Odašiljači i veze
- Company type: Public
- Industry: Telecommunications
- Founded: 29 March 1924
- Founder: Oton Kučera
- Headquarters: Ulica grada Vukovara 269/d, Zagreb, Croatia
- Area served: Croatia
- Key people: Denis Nikola Kulišić (CEO)
- Owner: Republic of Croatia
- Number of employees: 304 (2017)
- Website: www.oiv.hr

= Odašiljači i veze =

Odašiljači i veze d.o.o. (OiV) is a Croatian limited liability company, terrestrial television and WiMAX operator born from the separation from Hrvatska Radiotelevizija in 2001.

Croatia started to test DVB-T transmission on June 13, 2002. The systems transmitted 4 national TV channels at that time (HRT 1, HRT 2, HRT 3 and Nova TV).

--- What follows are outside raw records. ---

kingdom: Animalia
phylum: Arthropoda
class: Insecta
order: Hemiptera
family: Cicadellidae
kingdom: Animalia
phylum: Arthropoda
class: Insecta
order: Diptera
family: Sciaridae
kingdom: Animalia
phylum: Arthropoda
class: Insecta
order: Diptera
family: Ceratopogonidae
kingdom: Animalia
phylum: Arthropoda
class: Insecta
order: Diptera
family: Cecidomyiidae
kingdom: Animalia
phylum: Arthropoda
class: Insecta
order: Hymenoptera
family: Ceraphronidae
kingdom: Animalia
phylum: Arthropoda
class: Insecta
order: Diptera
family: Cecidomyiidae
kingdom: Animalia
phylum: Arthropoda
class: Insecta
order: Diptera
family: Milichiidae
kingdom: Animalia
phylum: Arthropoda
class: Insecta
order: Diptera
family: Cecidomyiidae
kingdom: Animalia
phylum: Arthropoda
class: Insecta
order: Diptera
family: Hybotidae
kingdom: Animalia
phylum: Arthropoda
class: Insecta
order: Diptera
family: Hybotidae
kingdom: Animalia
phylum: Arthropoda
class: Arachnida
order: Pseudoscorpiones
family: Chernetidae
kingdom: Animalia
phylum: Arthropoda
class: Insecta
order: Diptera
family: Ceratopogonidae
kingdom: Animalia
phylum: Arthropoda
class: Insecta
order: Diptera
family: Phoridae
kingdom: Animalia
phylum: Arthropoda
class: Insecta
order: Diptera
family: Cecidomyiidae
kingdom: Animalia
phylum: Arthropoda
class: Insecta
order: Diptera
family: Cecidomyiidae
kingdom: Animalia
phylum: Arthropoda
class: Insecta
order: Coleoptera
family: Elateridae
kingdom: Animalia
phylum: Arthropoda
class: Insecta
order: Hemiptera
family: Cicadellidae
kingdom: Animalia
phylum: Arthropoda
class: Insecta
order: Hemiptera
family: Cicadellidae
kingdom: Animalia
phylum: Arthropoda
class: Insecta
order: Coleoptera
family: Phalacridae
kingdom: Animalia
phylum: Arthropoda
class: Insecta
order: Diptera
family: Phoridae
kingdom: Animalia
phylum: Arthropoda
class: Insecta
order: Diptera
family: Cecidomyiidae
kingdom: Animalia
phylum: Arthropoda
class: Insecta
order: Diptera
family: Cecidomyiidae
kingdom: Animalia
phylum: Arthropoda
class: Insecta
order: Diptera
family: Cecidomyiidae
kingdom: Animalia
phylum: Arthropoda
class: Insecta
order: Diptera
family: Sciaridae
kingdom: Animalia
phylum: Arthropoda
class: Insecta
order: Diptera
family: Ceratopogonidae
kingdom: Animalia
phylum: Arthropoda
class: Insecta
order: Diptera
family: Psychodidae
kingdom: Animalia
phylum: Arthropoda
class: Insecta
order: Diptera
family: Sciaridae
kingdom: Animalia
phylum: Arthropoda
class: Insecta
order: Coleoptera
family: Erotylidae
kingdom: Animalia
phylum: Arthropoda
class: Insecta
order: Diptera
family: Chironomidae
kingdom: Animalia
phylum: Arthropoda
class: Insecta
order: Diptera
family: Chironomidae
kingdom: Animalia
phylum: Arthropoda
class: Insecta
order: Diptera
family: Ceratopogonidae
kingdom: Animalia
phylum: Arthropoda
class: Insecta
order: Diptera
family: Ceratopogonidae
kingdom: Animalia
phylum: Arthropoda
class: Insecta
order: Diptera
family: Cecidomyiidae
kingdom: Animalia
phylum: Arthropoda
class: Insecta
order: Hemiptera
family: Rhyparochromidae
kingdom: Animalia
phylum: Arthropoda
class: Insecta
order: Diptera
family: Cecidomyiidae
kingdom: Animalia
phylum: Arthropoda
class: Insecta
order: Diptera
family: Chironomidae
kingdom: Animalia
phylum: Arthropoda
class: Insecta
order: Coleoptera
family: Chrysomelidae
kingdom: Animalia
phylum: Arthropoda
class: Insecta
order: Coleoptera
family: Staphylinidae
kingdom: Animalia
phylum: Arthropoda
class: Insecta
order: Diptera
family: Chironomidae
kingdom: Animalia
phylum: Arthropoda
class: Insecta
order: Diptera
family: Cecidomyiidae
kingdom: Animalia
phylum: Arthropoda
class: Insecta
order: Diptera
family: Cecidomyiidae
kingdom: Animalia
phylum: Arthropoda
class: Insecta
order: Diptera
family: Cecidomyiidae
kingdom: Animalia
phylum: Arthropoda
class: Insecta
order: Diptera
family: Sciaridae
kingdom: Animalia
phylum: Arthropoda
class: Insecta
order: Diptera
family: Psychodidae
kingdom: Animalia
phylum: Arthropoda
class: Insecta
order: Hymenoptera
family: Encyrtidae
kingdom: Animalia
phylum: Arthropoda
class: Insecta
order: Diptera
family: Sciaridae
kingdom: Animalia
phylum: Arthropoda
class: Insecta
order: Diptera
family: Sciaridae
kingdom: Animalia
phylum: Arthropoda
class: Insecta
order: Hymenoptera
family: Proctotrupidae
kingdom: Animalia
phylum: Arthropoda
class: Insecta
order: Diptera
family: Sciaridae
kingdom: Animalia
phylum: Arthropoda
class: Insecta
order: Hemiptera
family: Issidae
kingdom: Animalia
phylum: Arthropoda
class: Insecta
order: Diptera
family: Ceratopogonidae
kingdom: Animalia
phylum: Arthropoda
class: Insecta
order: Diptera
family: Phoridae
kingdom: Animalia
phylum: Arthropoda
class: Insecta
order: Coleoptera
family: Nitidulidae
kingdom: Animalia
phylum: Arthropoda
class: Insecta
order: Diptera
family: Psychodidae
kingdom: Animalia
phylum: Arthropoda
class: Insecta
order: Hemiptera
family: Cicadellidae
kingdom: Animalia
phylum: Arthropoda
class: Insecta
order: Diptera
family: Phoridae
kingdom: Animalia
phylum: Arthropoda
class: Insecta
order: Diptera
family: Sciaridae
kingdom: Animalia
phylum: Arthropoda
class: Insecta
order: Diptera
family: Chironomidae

Odašiljači i veze built a network of 9 transmitters, completed in 2007 and covering about 70% of the country. Analogue broadcasting stopped in October 2010.

Currently, as of December 2013, it transmits 11 national channels (HRT 1, HRT 2, HRT 3, HRT 4, RTL Televizija, RTL 2, RTL Kockica, Nova TV, Doma TV, SPTV and CMC), as well as regional services.